**Job**
Return each line of the entries below that contains the string "value". Case matters.

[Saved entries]
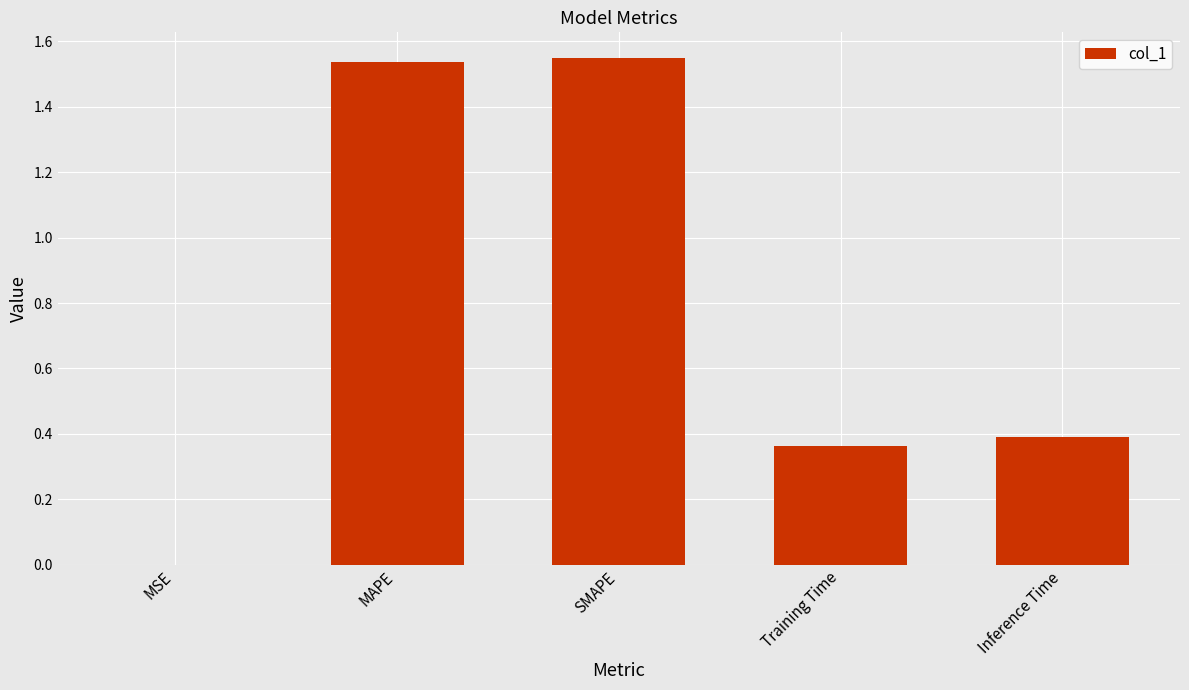

Are the bars horizontal?

No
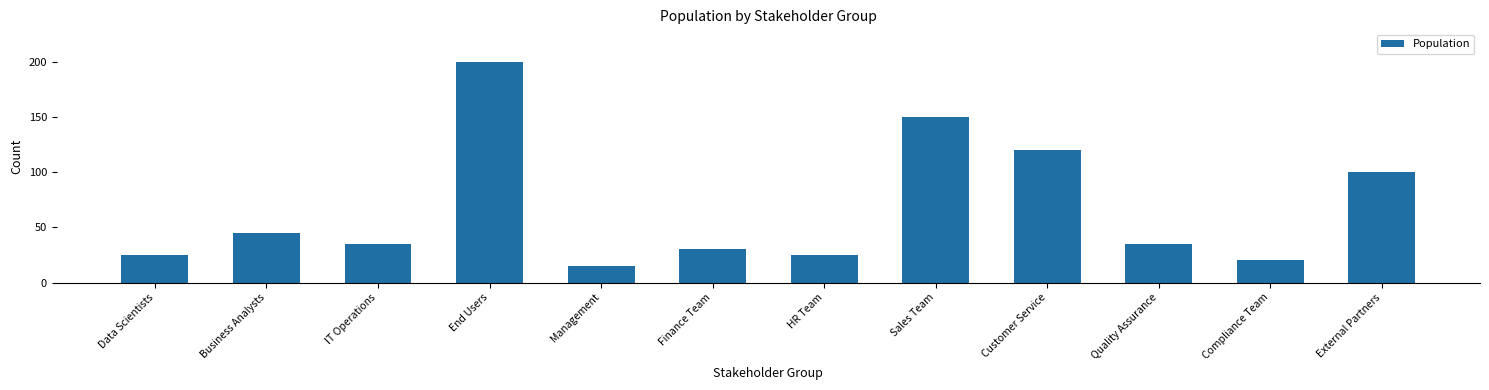

What is the approximate value at Finance Team, to the nearest 50?

50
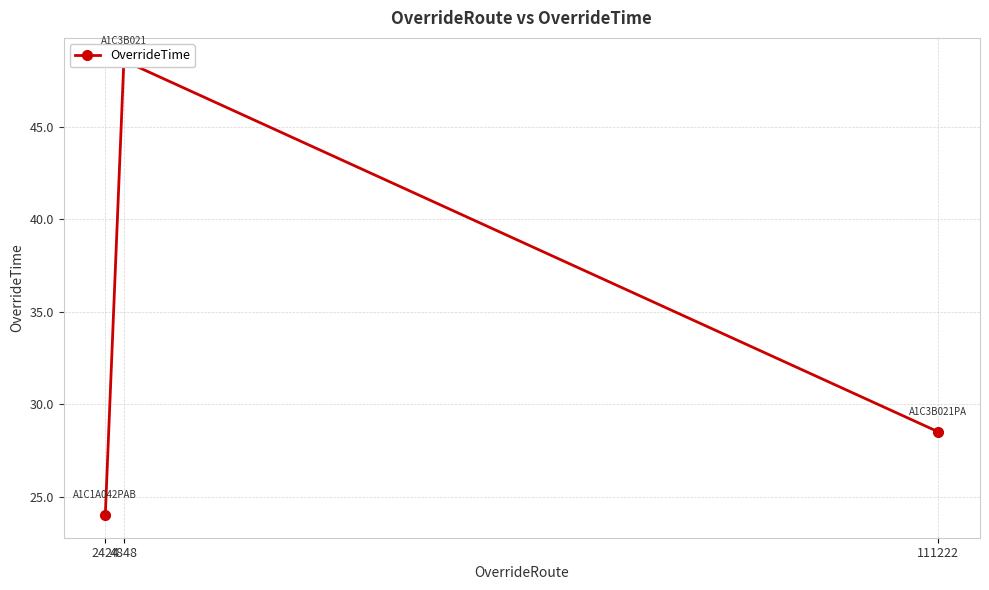

What is the value of the 2nd point from the left?

48.6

**Exercise response**
What is the approximate value at Finance Team, to the nearest 50?
What is the value of the 2nd point from the left?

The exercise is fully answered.